Almost all their diving watches used movements and cases made exclusively by Rolex. The watches with Rolex movements only had hour and minute functions, as is still the case with today’s Panerai Base model.

The watch illustrated here is an extremely rare “Pre-Patent Marina Militare” Officine Panerai “Marina Militare” (Ref 6154) made in 1953 and still with its original water-repellent leather band and buckle. (It was sold at auction in 2005 for $74,750)

Aficionados of Panerai are known as “Paneristi”, a term coined along the lines of “Ferraristi”. Today, Officine Panerai belongs to the luxury goods conglomerate Richemont.

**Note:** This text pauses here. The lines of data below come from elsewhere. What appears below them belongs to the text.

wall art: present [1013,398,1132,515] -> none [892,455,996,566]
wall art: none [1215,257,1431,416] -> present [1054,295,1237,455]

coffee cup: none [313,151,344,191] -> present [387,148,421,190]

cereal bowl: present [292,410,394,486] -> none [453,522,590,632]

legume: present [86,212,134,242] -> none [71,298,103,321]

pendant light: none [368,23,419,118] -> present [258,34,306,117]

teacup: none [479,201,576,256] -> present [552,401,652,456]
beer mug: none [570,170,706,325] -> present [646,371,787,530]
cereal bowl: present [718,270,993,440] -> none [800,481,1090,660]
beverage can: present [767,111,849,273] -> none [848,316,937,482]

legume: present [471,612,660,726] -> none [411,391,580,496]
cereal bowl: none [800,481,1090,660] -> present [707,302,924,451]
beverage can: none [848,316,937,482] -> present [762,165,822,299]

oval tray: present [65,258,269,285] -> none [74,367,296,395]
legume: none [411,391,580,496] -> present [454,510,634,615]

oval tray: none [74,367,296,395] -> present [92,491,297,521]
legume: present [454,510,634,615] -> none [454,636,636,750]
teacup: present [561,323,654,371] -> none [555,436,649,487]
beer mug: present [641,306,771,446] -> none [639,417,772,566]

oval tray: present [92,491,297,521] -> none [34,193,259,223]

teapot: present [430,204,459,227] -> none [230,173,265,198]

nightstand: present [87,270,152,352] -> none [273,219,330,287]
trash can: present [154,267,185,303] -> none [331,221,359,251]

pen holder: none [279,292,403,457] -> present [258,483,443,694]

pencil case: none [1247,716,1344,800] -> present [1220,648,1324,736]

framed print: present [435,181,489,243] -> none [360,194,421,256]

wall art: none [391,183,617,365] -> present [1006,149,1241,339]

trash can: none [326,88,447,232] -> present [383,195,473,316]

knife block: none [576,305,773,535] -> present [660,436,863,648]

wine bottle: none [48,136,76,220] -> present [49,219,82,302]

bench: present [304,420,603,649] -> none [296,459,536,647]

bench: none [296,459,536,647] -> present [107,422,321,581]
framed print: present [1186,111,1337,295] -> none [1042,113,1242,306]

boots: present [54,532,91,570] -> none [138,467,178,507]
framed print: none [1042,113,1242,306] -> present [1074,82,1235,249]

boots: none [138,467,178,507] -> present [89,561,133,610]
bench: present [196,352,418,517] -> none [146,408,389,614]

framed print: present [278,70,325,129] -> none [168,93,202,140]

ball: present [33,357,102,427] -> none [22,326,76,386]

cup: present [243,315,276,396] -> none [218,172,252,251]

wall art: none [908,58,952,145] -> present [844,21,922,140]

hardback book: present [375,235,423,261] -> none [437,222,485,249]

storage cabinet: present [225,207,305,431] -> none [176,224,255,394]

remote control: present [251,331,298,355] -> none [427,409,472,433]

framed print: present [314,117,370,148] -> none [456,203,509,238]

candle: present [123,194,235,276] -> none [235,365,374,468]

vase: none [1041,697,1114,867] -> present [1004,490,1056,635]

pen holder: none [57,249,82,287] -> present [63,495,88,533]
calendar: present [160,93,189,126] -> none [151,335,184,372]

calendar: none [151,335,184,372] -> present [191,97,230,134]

In The Gilded Seal, Tom wears a vintage Marina Militare when carrying out a daring high speed heist.

International Watch Corporation Mark 11 (1952)

IWC was founded in 1868 in the Swiss town of Schaffhausen, by American engineer and watchmaker Florentine Ariosto Jones. Jones had been a director of E. Howard & Co., in Boston, then America’s leading watchmaking company. His intention was to combine Swiss craftsmanship with modern American engineering technology to manufacture movements and watch parts for the American market.

The Mark 11 is considered by many to be one of the finest military watches ever produced. Made according to the strict 6B/346 specification laid down by the British Military of Defense (MoD), it was issued to navigators in both the RAF and later the Australian RAAF. Unusually, the watch was produced by both Jaeger-LeCoultre and IWC, albeit with their own movements and small differences in a few design features. IWC itself supplied Mark 11s from 1949 until 1983 when it was decommissioned, having gone through several iterations and developments.

The watches are housed in a stainless steel case and have a strong claim to be the first wristwatches in the world designed from scratch to be anti magnetic – they feature a very thick iron dial, which is cup shaped and so covers the side of the movement; the movement’s iron cover is similarly shaped and rises to meet the dial sides. This means that the movement is completely encased in a non magnetic “Faraday cage”, thereby providing a high degree of anti magnetic shielding.

The watch illustrated here was made in 1952, the original 1949 face having been redesigned to improve its visibility by replacing the 12 with an arrow and making the hour hand broader and shorter. It is known as a “no-T” variant, the T referring to the Tritium based luminous material used after 1963 and denoted (on RAF models) by a capital T in a circle on the lower watch face. The previous “no-T” variants such as the one shown here, used radium based luminous compounds which the MoD later realised posed a health risk to its officers.

In The Gilded Seal, Milo wears a “no-T IWC Mark 11.